Most businesses only start thinking seriously about audit when it becomes unavoidable. When thresholds are crossed, when someone tells them it’s required, or when it’s suddenly on the to-do list.

But by that point, the timing is already off.

Because the moments where audit really matters aren’t when it’s required, they’re when something bigger is about to happen.

The moments that actually matter

There are certain points in the lifecycle of a business where the stakes increase significantly such as: Bringing in investment, preparing for a sale and scaling at pace.

These are the moments where decisions carry more weight, scrutiny increases, and the margin for error narrows. And yet, this is often when businesses realise their financial information, systems, or controls aren’t quite where they need to be. Not because anything is fundamentally wrong, but because they haven’t been tested in the right way.

What investors and buyers are really looking for

When someone is investing in or acquiring a business, they are not just buying into the headline numbers, they are buying confidence. Confidence that the financials are reliable, confidence that the business is well controlled and confidence that there are no hidden issues sitting beneath the surface.

If that confidence isn’t there, questions start to appear and once those questions start, the process slows down.

Where audit plays its role

This is where audit becomes far more than a compliance exercise. Done at the right time, it provides independent assurance that the numbers can be relied on and that the business is operating on a solid foundation. That has a direct impact. It gives potential investors or buyers greater confidence in the information they are reviewing, which in turn supports valuation. It reduces the level of challenge during due diligence and helps keep momentum in the process.

In practical terms, that often means a smoother transaction, fewer surprises, and less time spent going back.

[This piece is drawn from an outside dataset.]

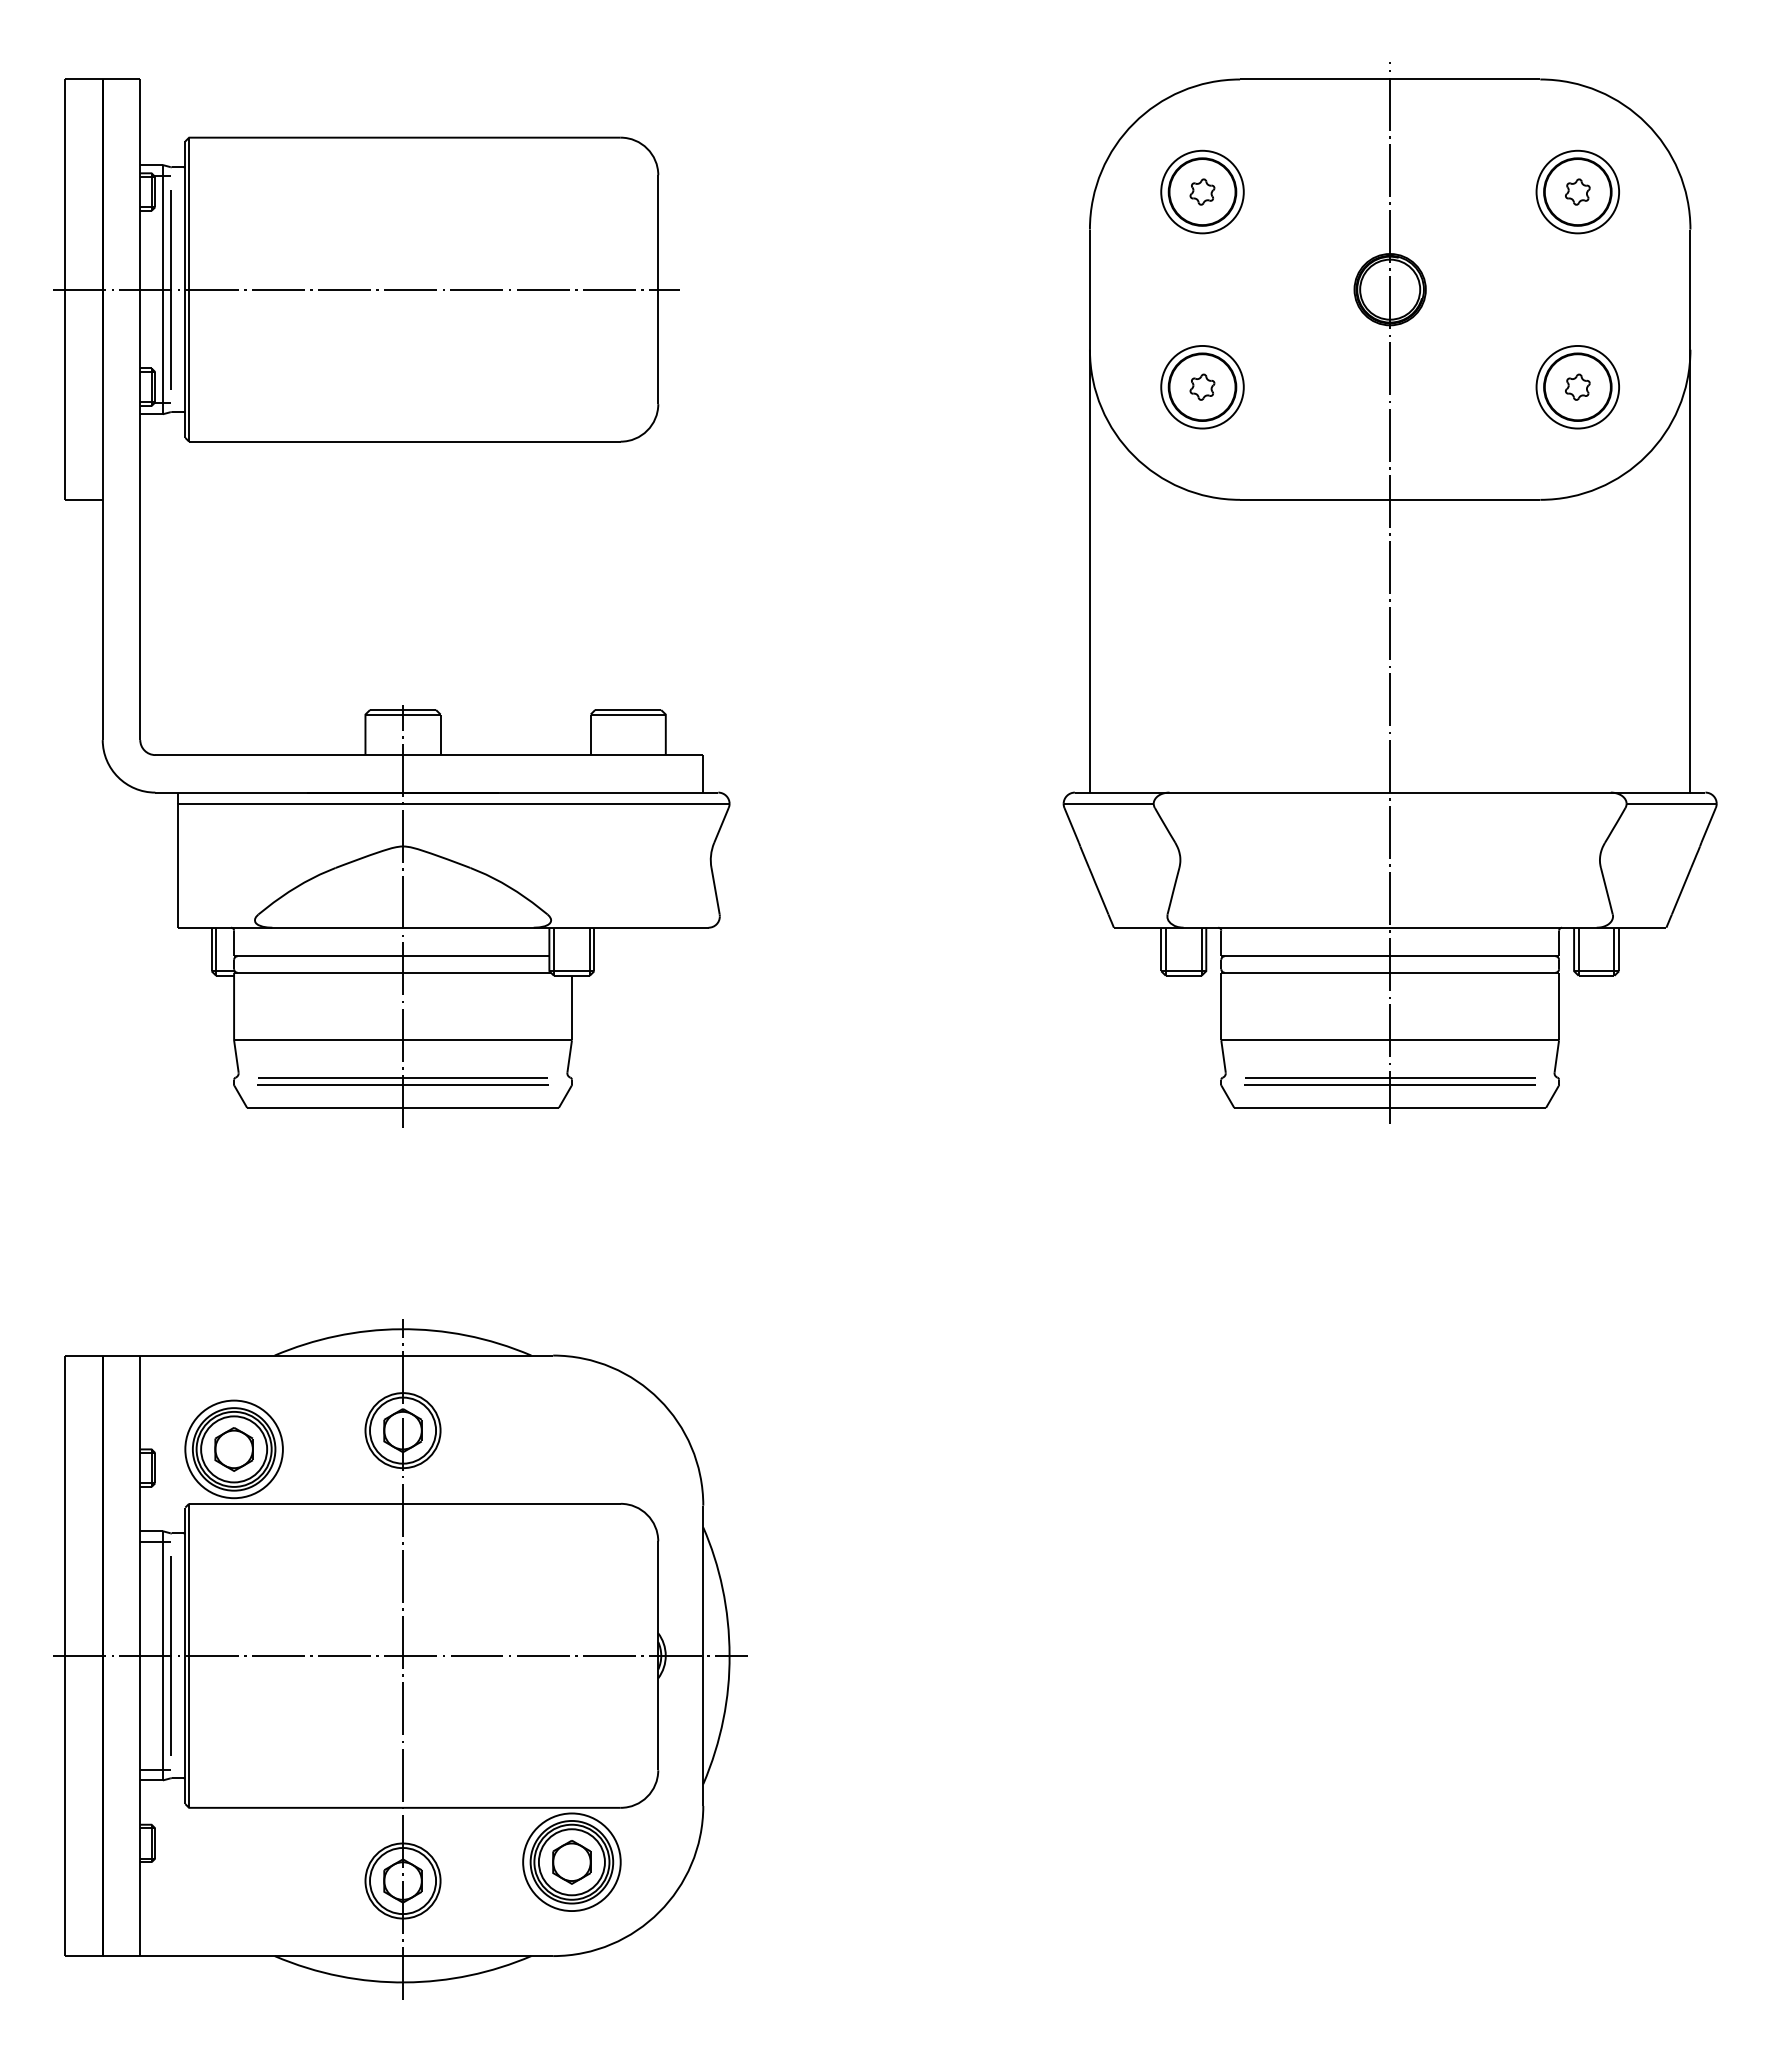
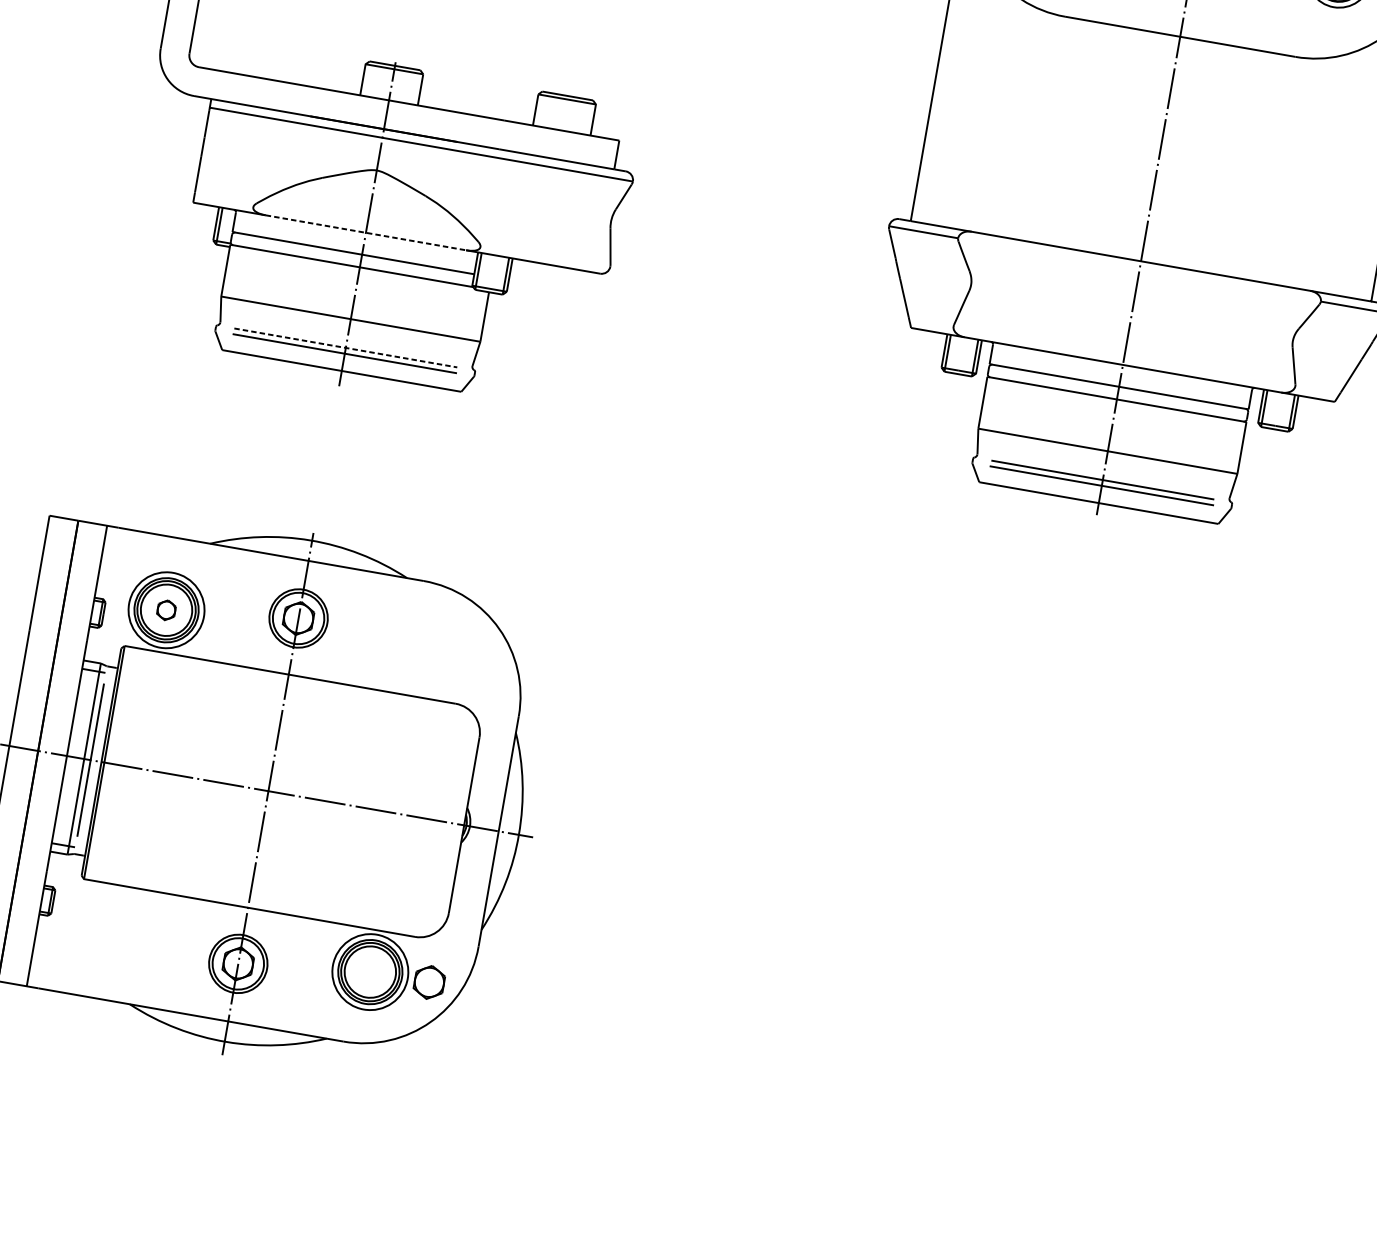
line: (403, 927) -> (366, 232), solid -> dashed
line: (403, 1077) -> (346, 347), solid -> dashed
part: (233, 1449) -> (166, 610), size x0.6
part: (571, 1862) -> (429, 982), moved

The cost of leaving it too late

When audit is left until the point it becomes necessary, the dynamic changes. Instead of being proactive, it becomes reactive. Instead of supporting the process, it becomes part of the pressure and that’s when issues start to surface at the wrong time.

Questions during due diligence that can’t be answered quickly or inconsistencies that need explaining can slow everything down. In some cases, that leads to delays and in others, it affects valuation. Occasionally, it’s enough to derail a deal altogether.

Why timing changes everything

Approaching audit earlier gives you control.

It allows you to identify and address issues before anyone else sees them. It gives you the time to strengthen reporting, improve controls, and ensure the business is presented in the best possible way. More importantly, it removes uncertainty. You’re not reacting to questions as they arise. You’re going into the process knowing where you stand and that changes the conversation.

More than just audit

This is also where audit connects into the wider picture. When you’re thinking about scaling or exiting, audit doesn’t sit in isolation. It forms part of a broader approach that includes planning, structuring, and preparing the business for what comes next. That might involve exit planning, understanding what drives value, or working through the commercial and financial considerations that sit behind a transaction. Audit supports that process by giving you a clear, reliable foundation to build from.

The best time to think about audit isn’t when you have to, it’s before the moment that really matters. Because when those moments arrive, whether that’s investment, sale or rapid growth, the businesses that are best prepared are the ones that move faster, create more confidence, and ultimately achieve better outcomes.

And more often than not, that preparation starts earlier than people expect.